Excerpted passage:
————————

[ofa-general] Re: IPOIB CM (NOSRQ)[PATCH V2] patch for review

Mon Apr 23 12:58:24 PDT 2007

"Michael S. Tsirkin" <mst at dev.mellanox.co.il> wrote on 04/19/2007 04:51:19 
AM:

> > Quoting Pradeep Satyanarayana <pradeep at us.ibm.com>:
> > Subject: IPOIB CM (NOSRQ)[PATCH V2] patch for review
> > 
> > Here is a second version of the IPOIB_CM_NOSRQ patch for review. This 
> > patch will benefit adapters that do not support shared receive queues.
> > 
> > This patch incorporates the previous review comments:
> > -#ifdefs removed and a single binary drives HCAs that do and do not 
> > support SRQs
> > -avoids linear traversal through a list of QPs
> > -extraneous code removed
> > -compile time selection removed 
> > -No HTML version as part of this patch
> 
> The patch is still severely line-wrapped, to the point of unreadability.
> Look at it here:
> http://article.gmane.org/gmane.linux.drivers.openib/38681

I expect to be able to address this the next time.

> 
> > This patch has been tested with linux-2.6.21-rc5 and rc7 with Topspin 
and 
> > IBM HCAs on ppc64 machines. I have run
> > netperf between two IBM HCAs and two Topspin HCAs, as well as between 
IBM 
> > and Topspin HCA.
> > 
> > Note 1: There was interesting discovery that I made when I ran netperf 

> > between Topsin and IBM HCA. I started to see
> > the IB_WC_RETRY_EXC_ERR error upon send completion. This may have been 
due 
> > to the differences in the
> > processing speeds of the two HCA. This was rectified by seting the 
> > retry_count to a non-zero value in ipoib_cm_send_req().
> > I had to do this inspite of the comment  --> /* RFC draft warns 
against 
> > retries */ 
> 
> This would only help if there are short bursts of high-speed activity
> on the receiving HCA: if the speed is different in the long run,
> the right thing to do is to drop some packets and have TCP adjust
> its window accordingly.
> 
> But in that former case (short bursts), just increasing the number 
> of pre-posted
> buffers on RQ should be enough, and looks like a much cleaner solution.

————————

Work instructions:
**1)** Write out the passage of the patch review thread from "[ofa-general] Re: IPOIB" up to and including "shared receive queues.".
**2)** Answer these from the patch review thread:
(a) Which kernel versions was the patch tested with?
(b) What error showed up on send completion when netperf ran between the Topspin and IBM HCAs?
(c) For short bursts of activity, what does the reply call a much cleaner solution?
**3)** Carry on the patch review thread from the point where it stops.

Stored rows:
————————

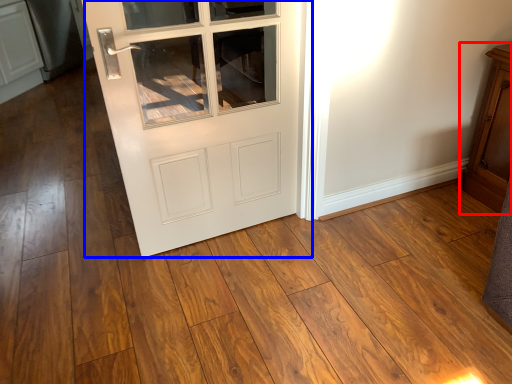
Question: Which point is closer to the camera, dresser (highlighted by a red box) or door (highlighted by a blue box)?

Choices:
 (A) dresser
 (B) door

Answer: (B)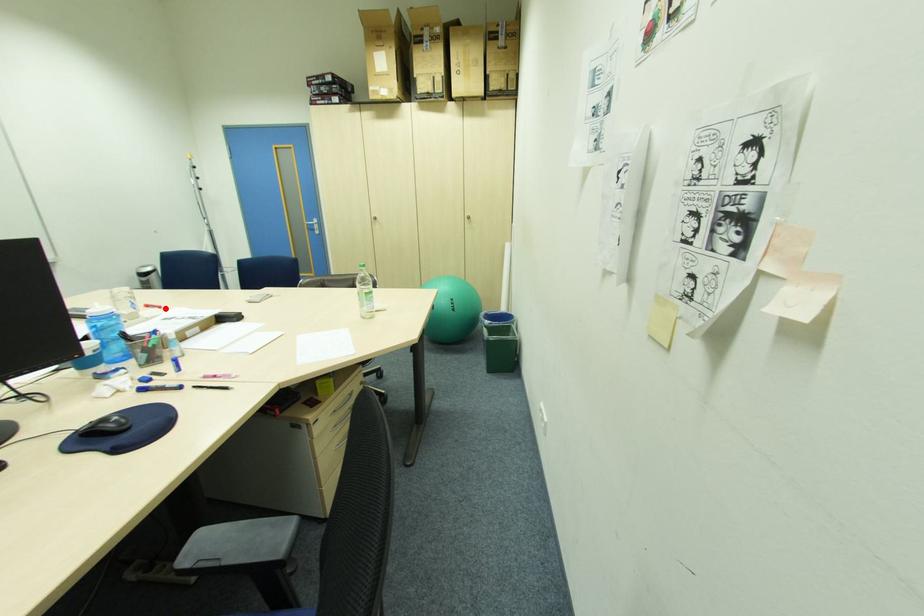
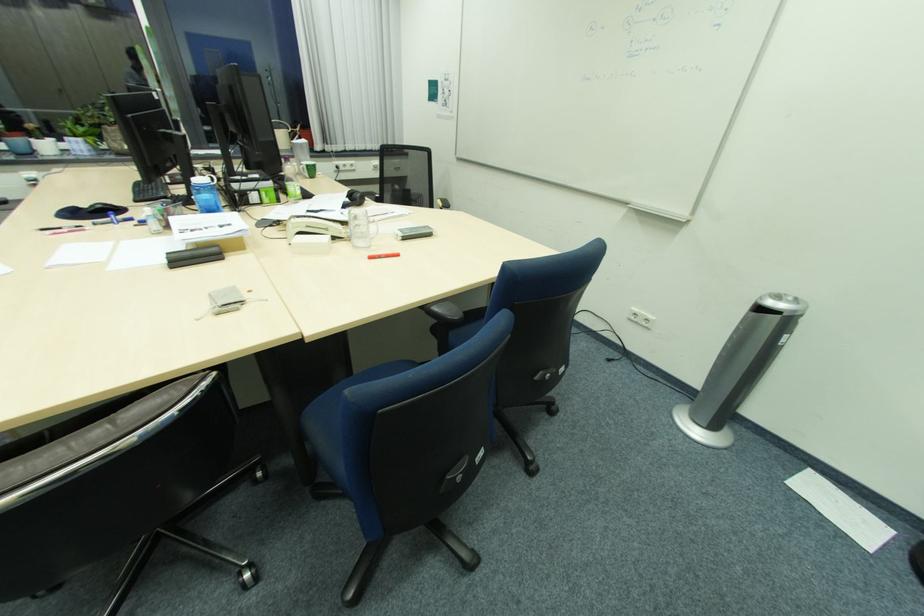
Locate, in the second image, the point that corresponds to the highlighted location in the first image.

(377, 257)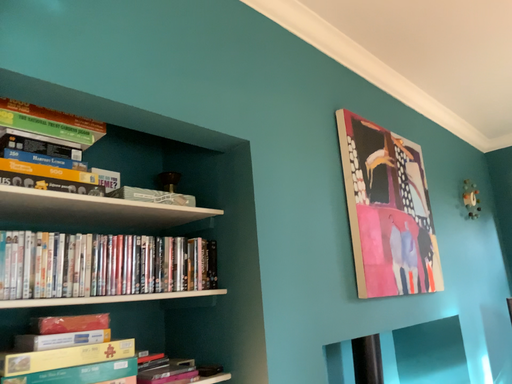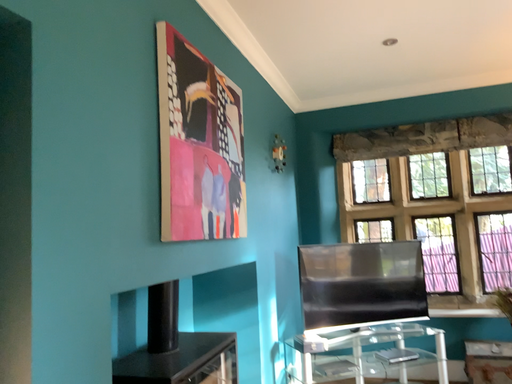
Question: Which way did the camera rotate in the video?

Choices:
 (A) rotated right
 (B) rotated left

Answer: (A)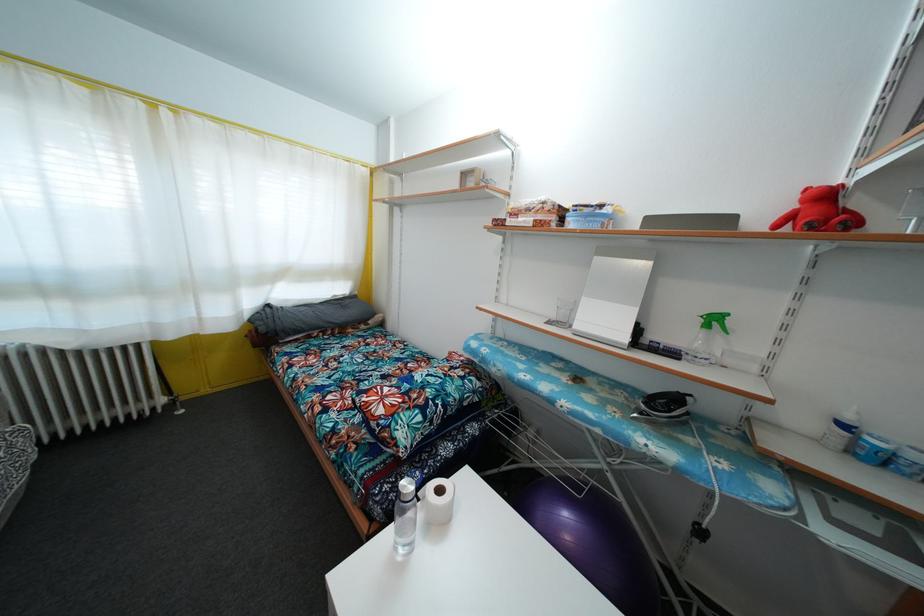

————————

Exercise answers:
**1)**
[ofa-general] Re: IPOIB CM (NOSRQ)[PATCH V2] patch for review

Mon Apr 23 12:58:24 PDT 2007

"Michael S. Tsirkin" <mst at dev.mellanox.co.il> wrote on 04/19/2007 04:51:19 
AM:

> > Quoting Pradeep Satyanarayana <pradeep at us.ibm.com>:
> > Subject: IPOIB CM (NOSRQ)[PATCH V2] patch for review
> > 
> > Here is a second version of the IPOIB_CM_NOSRQ patch for review. This 
> > patch will benefit adapters that do not support shared receive queues.

**2)**
(a) linux-2.6.21-rc5 and rc7
(b) IB_WC_RETRY_EXC_ERR
(c) Increasing the number of pre-posted buffers on RQ

**3)**
This was not an issue with running out of buffers (which was my original 
suspicion too). This was probably due to missing ACKs -I am guessing 
this happens because the two HCAs have very different processing speeds.

This is exacerbated by the fact that retry count (not RNR retry count)was 
0. 
When I changed the retry count to a small values like 3 it still works. 
Please
see below for additional details.

> 
> Long-term, I think we should use the watermark event to dynamically
> adjust the number of RQ buffers with the incoming traffic.
> I'll try to work on such a patch probably for 2.6.23 timeframe.
> 
> > Can someone point me to where this comment is in the RFC? I would like 
to 
> > understand the reasoning.
> 
> See "7.1 A Cautionary Note on IPoIB-RC".
> See also classics such as http://sites.inka.de/~W1011/devel/tcp-tcp.html

If we do this right, the above mentioned problems should not occur. In the 
case
we are dealing with the RC timers are expected to be much smaller (than 
TCP timers)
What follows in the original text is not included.